1. Cleary SP, Ghanekar A, Chiang DY, et al. Identification of driver genes in hepatocellular carcinoma by exome sequencing. Hepatology 2013; 58:1693-1702.

2. Bhojani FD, Fox A, Pitzul K, Wei AC, Moulton CA, Okrainec A, Cleary SP. Clinical and economic comparison of laparoscopic to open liver resection using a 2-to-1 matched pair analysis; an institutional experience. Journal of the American College of Surgeons. 2012. 214(2):184-95.



The Sean Cleary paper is good news - the beginning of the journey toward the much lauded era of personalized care.
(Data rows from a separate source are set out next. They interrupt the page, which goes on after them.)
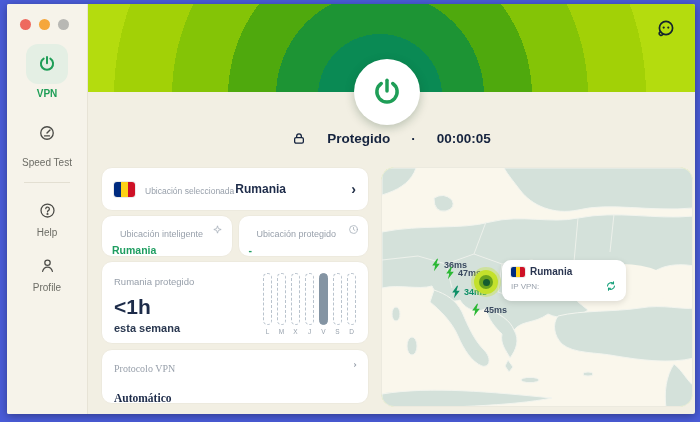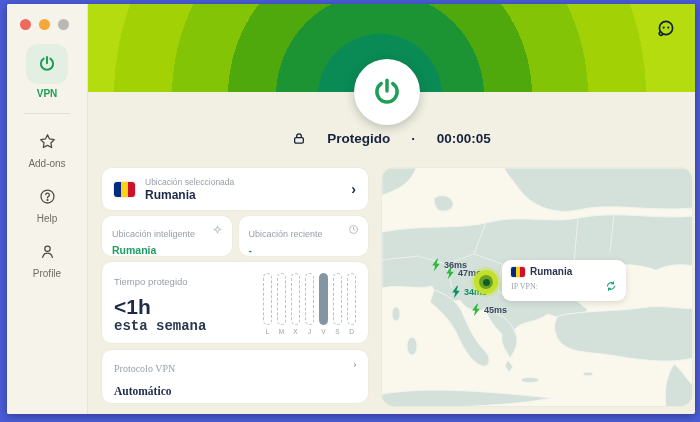--- a/index.html
+++ b/index.html
@@ -35,64 +35,64 @@
   .status { position:absolute; left:81px; right:0; top:127px; display:flex; align-items:center;
     justify-content:center; gap:21px; color:#15233e; font-size:13.5px; font-weight:bold; }
 
   
   .col { position:absolute; left:94px; top:163px; width:268px; }
   .card { background:#fff; border:1px solid #edeade; border-radius:11px; }
   .sel-card { height:44px; display:flex; align-items:center; padding:0 12px; gap:10px; cursor:pointer; }
   .flag { width:21px; height:15px; border-radius:3px; overflow:hidden; display:flex; flex-shrink:0;
           box-shadow:0 0 0 1px rgba(0,0,0,.08); }
   .flag i { flex:1; }
-  .sel-card .txt { display:flex; flex-direction:column; gap:1px; }
+  .sel-card .txt { display:flex; gap:1px;align-items:flex-end; }
   .lbl-gray { font-size:8.5px; color:#98a0ab; }
   .val-dark { font-size:12px; font-weight:bold; color:#1d2b49; }
   .chev { margin-left:auto; color:#222f47; font-size:14px; font-weight:bold; }
 
   .row2 { display:flex; gap:5px; margin-top:4px; }
   .mini-card { flex:1; height:42px; padding:7px 10px 0; cursor:pointer; position:relative; }
-  .mini-card .lbl-gray { font-size:9px; }
+  .mini-card .lbl-gray { font-size:9px;margin-left:8px; }
   .mini-card .val { font-size:10.5px; font-weight:bold; color:#1f9e61; margin-top:3px; }
   .mini-icon { position:absolute; right:9px; top:8px; }
 
   .time-card { margin-top:4px; height:83px; padding:9px 12px; position:relative; }
   .time-card .lbl-gray { font-size:9.5px; }
   .big-val { position:absolute; left:12px; bottom:24px; font-size:21px; font-weight:bold; color:#1d2b49; }
-  .sub-val { position:absolute; left:12px; bottom:9px; font-size:14px; font-weight:bold; color:#2a3850;font-family:Liberation Mono, monospace; }
+  .sub-val { position:absolute; left:12px; bottom:9px; font-size:11px; font-weight:bold; color:#2a3850; }
   .chart { position:absolute; right:12px; bottom:8px; display:flex; gap:5px; }
   .chart .day { display:flex; flex-direction:column; align-items:center; gap:3px; }
   .chart .bar { width:9px; height:52px; border:1px dashed #b9c3cd; border-radius:5px; }
   .chart .bar.filled { background:#8494a3; border:1px solid #8494a3; }
   .chart .dlbl { font-size:6.5px; color:#97a1ac; }
 
   .proto-card { margin-top:5px; height:55px; padding:8px 12px; cursor:pointer; position:relative;font-family:Liberation Serif, serif; }
   .proto-card .lbl-gray { font-size:10px; }
   .proto-card .chev { position:absolute; right:11px; top:7px; color:#9aa2ad; font-size:11px; }
-  .proto-card .val-dark { margin-top:9px; font-size:11.5px; display:block; }
+  .proto-card .val-dark { margin-top:16px; font-size:11.5px; display:block; }
 
   
   .map { position:absolute; left:374px; top:163px; width:312px; height:240px; border-radius:13px;
          overflow:hidden; background:#bef264; border:1px solid #eceadf; }
   .map svg.terrain { position:absolute; inset:0; }
   .pin { position:absolute; display:flex; align-items:center; gap:2px; cursor:pointer; }
   .pin .ms { font-size:9px; font-weight:bold; color:#3a4a60; }
   .pin.accent .ms { color:#0d8f66; }
   .dot { position:absolute; left:92px; top:102px; width:24px; height:24px; border-radius:50%;
          background:#c3e12c; display:flex; align-items:center; justify-content:center; cursor:pointer;
          box-shadow:0 0 0 3px rgba(195,225,44,.35); }
   .dot i { width:14px; height:14px; border-radius:50%; background:#6aa31e; display:flex; align-items:center; justify-content:center; }
   .dot i b { width:7px; height:7px; border-radius:50%; background:#145c30; display:block; }
   .tooltip { position:absolute; left:120px; top:92px; width:124px; height:41px; background:#fff;
              border-radius:9px; box-shadow:0 2px 6px rgba(0,0,0,.12); padding:6px 9px; cursor:pointer; }
   .tooltip .r1 { display:flex; align-items:center; gap:5px; }
   .tooltip .flag { width:14px; height:10px; border-radius:2px; }
   .tooltip .cname { font-size:10px; font-weight:bold; color:#2a3550; }
-  .tooltip .r2 { display:flex; align-items:center; justify-content:space-between; margin-top:3px;font-family:Liberation Serif, serif; }
+  .tooltip .r2 { display:flex; align-items:center; justify-content:space-between; margin-top:3px; }
   .tooltip .ip { font-size:8px; color:#9aa2ad; }
 </style>
 </head>
 <body>
 
 <div class="window">
 
   <div class="sidebar">
     <div class="traffic">
       <span style="background:#ee6a5f"></span>
@@ -103,31 +103,33 @@
     <div class="side-item active">
       <div class="tile">
         <svg width="20" height="20" viewBox="0 0 24 24" fill="none" stroke="#1f9e57" stroke-width="2.4" stroke-linecap="round">
           <path d="M12 3.5v7.5"></path>
             <path d="M8 5.6a7.3 7.3 0 1 0 8 0"></path>
         </svg>
       </div>
       <span class="lbl">VPN</span>
     </div>
 
+    <div class="side-item">
+      <div class="tile">
+        <svg width="20" height="20" viewBox="0 0 24 24" fill="none" stroke="#4c4c48" stroke-width="1.6" stroke-linecap="round">
+          <circle cx="12" cy="12" r="7.5"></circle>
+            <path d="M12 12l3.6-3.6"></path>
+            <path d="M9 15.5h6"></path>
+        </svg>
+      </div>
+      <span class="lbl">Speed Test</span>
+    </div>
 
     <div class="side-divider"></div>
 
-    <div class="side-item">
-      <div class="tile" style="height:26px">
-        <svg width="19" height="19" viewBox="0 0 24 24" fill="none" stroke="#4c4c48" stroke-width="1.6" stroke-linejoin="round">
-          <path d="M12 3.5l2.6 5.3 5.9.9-4.2 4.1 1 5.8L12 16.9l-5.3 2.7 1-5.8-4.2-4.1 5.9-.9z"></path>
-        </svg>
-      </div>
-      <span class="lbl">Add-ons</span>
-    </div>
 
     <div class="side-item">
       <div class="tile" style="height:26px">
         <svg width="19" height="19" viewBox="0 0 24 24" fill="none" stroke="#4c4c48" stroke-width="1.6" stroke-linecap="round">
           <circle cx="12" cy="12" r="8.2"></circle>
             <path d="M9.8 9.6a2.3 2.3 0 1 1 3.2 2.5c-.8.4-1 1-1 1.7"></path>
             <circle cx="12" cy="16.4" r="0.6" fill="#4c4c48"></circle>
         </svg>
       </div>
       <span class="lbl">Help</span>
@@ -188,31 +190,31 @@
 
     <div class="row2">
       <div class="card mini-card">
         <span class="lbl-gray">Ubicación inteligente</span>
         <div class="val">Rumania</div>
         <svg class="mini-icon" width="11" height="11" viewBox="0 0 24 24" fill="none" stroke="#a9b1bb" stroke-width="1.8" stroke-linejoin="round">
           <path d="M12 4l2 6 6 2-6 2-2 6-2-6-6-2 6-2z"></path>
         </svg>
       </div>
       <div class="card mini-card">
-        <span class="lbl-gray">Ubicación reciente</span>
+        <span class="lbl-gray">Ubicación protegido</span>
         <div class="val">-</div>
         <svg class="mini-icon" width="11" height="11" viewBox="0 0 24 24" fill="none" stroke="#a9b1bb" stroke-width="1.8" stroke-linecap="round">
           <circle cx="12" cy="12" r="8.5"></circle>
             <path d="M12 7.5V12l3 2"></path>
         </svg>
       </div>
     </div>
 
     <div class="card time-card">
-      <span class="lbl-gray">Tiempo protegido</span>
+      <span class="lbl-gray">Rumania protegido</span>
       <div class="big-val">&lt;1h</div>
       <div class="sub-val">esta semana</div>
       <div class="chart">
           <div class="day">
             <div class="bar"></div>
             <div class="dlbl">L</div>
           </div>
           <div class="day">
             <div class="bar"></div>
             <div class="dlbl">M</div>

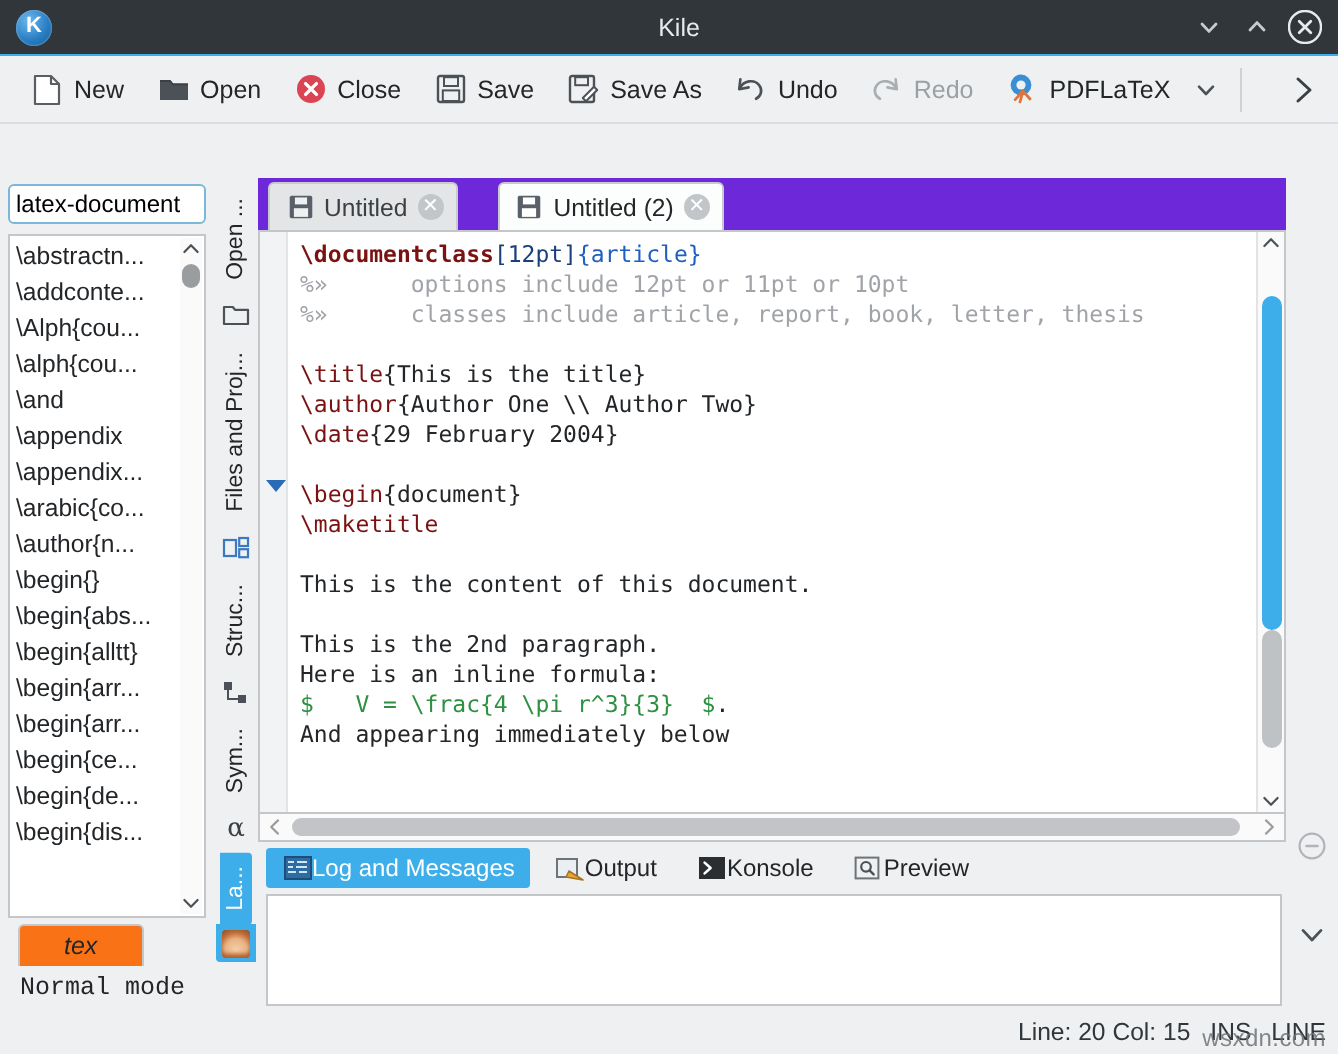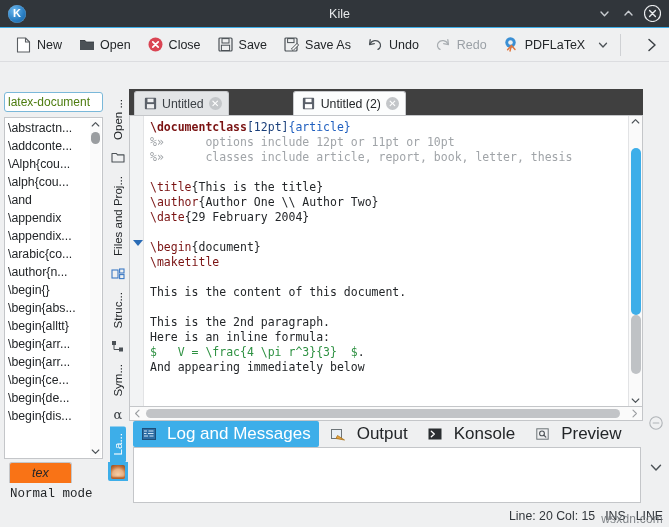--- a/index.html
+++ b/index.html
@@ -56,21 +56,21 @@
   .tb-chev { padding:2px 3px; display:flex; align-items:center; }
   .tb-overflow { margin-left:auto; padding:0 10px 0 6px; display:flex; align-items:center; }
 
   
   .body-area { position:absolute; left:0; top:89px; right:0; bottom:22px; display:flex; }
 
   
   .left-dock { width:107px; display:flex; flex-direction:column; background:#eff0f1; padding:3px 4px 0 4px; }
   .dock-input {
     height:20px; border:1px solid #7ab8d9; border-radius:3px; background:#fff;
-    font-size:12px; padding:0 3px; color:#4d7c0f; font-family:"Liberation Sans",sans-serif;
+    font-size:12px; padding:0 3px; color:#000000; font-family:"Liberation Sans",sans-serif;
     width:100%; outline:none;
   }
   .cmd-list {
     flex:1; margin-top:5px; border:1px solid #c4c6c9; background:#fff;
     overflow:hidden; position:relative; display:flex; flex-direction:column;
   }
   .cmd-scroll { flex:1; overflow:hidden; padding-top:1px; }
   .cmd-item { font-size:12.3px; line-height:18px; padding:0 3px; white-space:nowrap; color:#232629; }
   .cmd-sb {
     position:absolute; right:1px; top:1px; bottom:1px; width:11px;
@@ -101,21 +101,21 @@
   }
   .avatar-face {
     width:14px; height:14px; border-radius:2px;
     background: radial-gradient(circle at 50% 70%, #f6cfa6 0%, #e8b183 45%, #c1703a 70%, #8c4a1e 100%);
     box-shadow: inset 0 -3px 2px -1px #b45e28;
   }
 
   
   .center { flex:1; display:flex; flex-direction:column; min-width:0; padding-right:0; }
 
-  .tabbar { height:26px; display:flex; align-items:flex-end; background:#404040; padding-left:5px;gap:44px; }
+  .tabbar { height:26px; display:flex; align-items:flex-end; background:#6d28d9; padding-left:5px; }
   .etab {
     display:flex; align-items:center; gap:5px; height:24px; padding:0 6px 0 8px;
     border:1px solid #c8cacd; border-bottom:none; border-radius:3px 3px 0 0;
     background:#e3e5e7; font-size:12.3px; color:#3b4045;
   }
   .etab.active { background:#fcfdfd; color:#232629;margin-left:20px; }
   .etab .x {
     width:13px; height:13px; border-radius:50%; background:#c3c6c9; color:#fff;
     display:flex; align-items:center; justify-content:center; font-size:10px; line-height:1;
   }
@@ -140,21 +140,21 @@
   .hsb-track { flex:1; height:9px; position:relative; }
   .hsb-thumb { position:absolute; left:2px; right:8px; top:0; height:9px; border-radius:5px; background:#c2c4c7; }
 
   .vsb { width:14px; background:#fafafa; border-left:1px solid #e2e3e5; display:flex; flex-direction:column; align-items:center; }
   .vsb-track { flex:1; width:10px; position:relative; }
   .vsb-thumb { position:absolute; left:0; width:10px; border-radius:5px; background:#3daee9; top:8%; height:62%; }
   .vsb-rest { position:absolute; left:0; width:10px; border-radius:5px; background:#bfc2c5; top:70%; height:22%; }
 
   
   .bottom-tabs { height:24px; display:flex; align-items:center; gap:4px; padding:2px 0 0 4px; }
-  .btab { display:flex; align-items:center; gap:11px; padding:3px 8px; font-size:17px; border-radius:2px; }
+  .btab { display:flex; align-items:center; gap:0; padding:3px 8px; font-size:12px; border-radius:2px; }
   .btab.active { background:#3daee9; color:#fff; }
   .btab-ico { width:15px; height:14px; display:flex; align-items:center; justify-content:center; }
   .log-area { flex:0 0 56px; margin:2px 2px 2px 4px; background:#fff; border:1px solid #c4c6c9; }
 
   .right-rail { width:26px; display:flex; flex-direction:column; align-items:center; background:#eff0f1; }
 
   
   .statusbar {
     position:absolute; left:0; right:0; bottom:0; height:22px; background:#eff0f1;
     display:flex; align-items:center; font-size:12.3px; color:#31363b;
Surgeons always personalize care as they tailor operations to the particular patient. The next generation of personalization is DNA and RNA sequencing, so we can sort tumors by their genomic and transcriptomic signatures, not just their stage.

Steven Gallinger
Steven Gallinger

Sean’s work has been highly praised. He is networking with excellent scientific collaborators. The molecular classification schema that he is developing with his collaborators will have to be confirmed, but he is currently an important player in this field. The teams are complex - no one of them can accomplish the mission alone, but the teams can, as they work together. For example, Mike Taylor’s team and ours are very committed to this level of ‘big science’, using the Cloud to bring information together in a way that could never be accomplished with any number of individual computers. There is lots of room for discovery, and this paper on hepatocellular carcinoma shows the complexity of the problem. Most cancers show a low percentage of discreet groups and very few have a single mutation of the significance of the estrogen receptor in breast cancer or the BRCA1 mutation. The important work that Sean and his colleagues are doing is helping to weed out the noise and upregulate the important signals - the drivers as they are called in the title of his paper. The drivers may begin to influence the progression 18 years before a tumor is clinically evident. After initiation, second or third drivers join in. This is well understood in the colon cancer example - there are drivers that modulate the growth and progression of small adenomatous polyps, and transform them into invasive cancers. We now know about initiators of hepatoma like alcohol, hepatitis B and hepatitis C. One day we will be treating patients on the basis of prognosis, predicted by their genomic or expression signatures.

Sean and his colleagues were able to pull this together as a well-managed team. It reminds me of the picture of the 20 people sitting in the control center for the Mars Rover. They all had important roles, and all were crying with relief and satisfaction when it landed. “We did it!”